The first major point in the new policy is to make a bold bid to draw legitimate Palestinian representatives into the stalled autonomy talks by suggesting that Israel freeze its settlements on the West Bank. Without such representatives, the talks are meaningless -- no, farcical and shameful. But legitimate representatives have boycotted the talks largely because Israel's settlements, among other acts, have convinced them that Israel means to annex the territory, notwithstanding its unequivocal Camp David promise to put the final status of the territory up for negotiation. Most Palestinians have felt, furthermore, that the United States was permitting Israel to pursue an expansionist course.
The Israeli Cabinet, in announcing yesterday that it would boycott any negotiations organized on the basis of the new American positions, insisted that it had the letter of Camp David on its side. The reasonable response was given on the op-ed page, also yesterday, by Jimmy Carter, who was there. "The massive settlement program in the occupied territories, launched by the Israelis contrary to repeated assurances by their leaders," he said, "has been an extremely unpleasant surprise to all of us who had such high hopes for a peaceful resolution of the major Middle East issues."
Mr. Carter also reminded everyone, as Mr. Reagan did in his speech, that United Nations Resolution 242, mandating withdrawal from occupied territory in exchange for peace, applies to the West Bank. Menachem Begin, with annexation in his eye (and in his party's platform), has explicitly rejected that position for years. In the language of the Camp David Accords, however, he at least implicitly accepted it. Therein lies a cruel personal and political dilemma for Mr. Begin. The administration ought to be, and evidently intends to be, sympathetic to his problem, even while it insists on the twice-agreed (in 242 and at Camp David) international language.
There is a second major point of the Reagan proposals. The president still maintains that the final status of the territories must be settled in direct negotiations. However, he guarantees Israel against its nightmare (a Palestinian state) and the Arabs against theirs (Israeli annexation), thereby precluding at least two theoretical outcomes of such talks.
Whether his no-Palestinian-state guarantee to Israel and his call for Palestinians to pursue self-government "in association with Jordan" turn out to be salable to Arabs is a real question. In any event, his no-annexation guarantee to the Arabs was protested yesterday by the Israeli Cabinet on the grounds that Camp David did not preclude application of Israeli sovereignty over "Judea, Samaria and the Gaza District." But it would be absurd to take this first Israeli response as the last. Surely it is the Israeli people's perception of their self-interest, not its lawyers' selective reading of a text, that will ultimately tell.
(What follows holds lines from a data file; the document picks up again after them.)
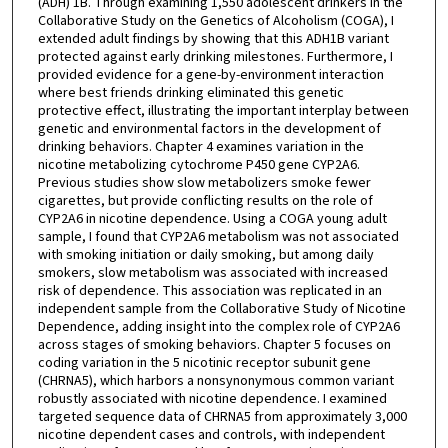
(ADH) 1B. Through examining 1,550 adolescent drinkers in the
Collaborative Study on the Genetics of Alcoholism (COGA), I
extended adult findings by showing that this ADH1B variant
protected against early drinking milestones. Furthermore, I
provided evidence for a gene-by-environment interaction
where best friends drinking eliminated this genetic
protective effect, illustrating the important interplay between
genetic and environmental factors in the development of
drinking behaviors. Chapter 4 examines variation in the
nicotine metabolizing cytochrome P450 gene CYP2A6.
Previous studies show slow metabolizers smoke fewer
cigarettes, but provide conflicting results on the role of
CYP2A6 in nicotine dependence. Using a COGA young adult
sample, I found that CYP2A6 metabolism was not associated
with smoking initiation or daily smoking, but among daily
smokers, slow metabolism was associated with increased
risk of dependence. This association was replicated in an
independent sample from the Collaborative Study of Nicotine
Dependence, adding insight into the complex role of CYP2A6
across stages of smoking behaviors. Chapter 5 focuses on
coding variation in the 5 nicotinic receptor subunit gene
(CHRNA5), which harbors a nonsynonymous common variant
robustly associated with nicotine dependence. I examined
targeted sequence data of CHRNA5 from approximately 3,000
nicotine dependent cases and controls, with independent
It is possible to get too much into the detail, on which there will be intense and necessary argument. The new policy serves broad and urgent American interests. It is also, explicitly, an extension of Jimmy Carter's distinctive and elevated reach for the noble objective of a full Arab-Israeli peace. Mr. Carter bet, and Mr. Reagan now bets, that the longing for peace and for secure acceptance is so profound in Israel that it will rise over all evident obstacles. We believe the president is right, and we salute him for accepting the great political risks of putting his perception to a test.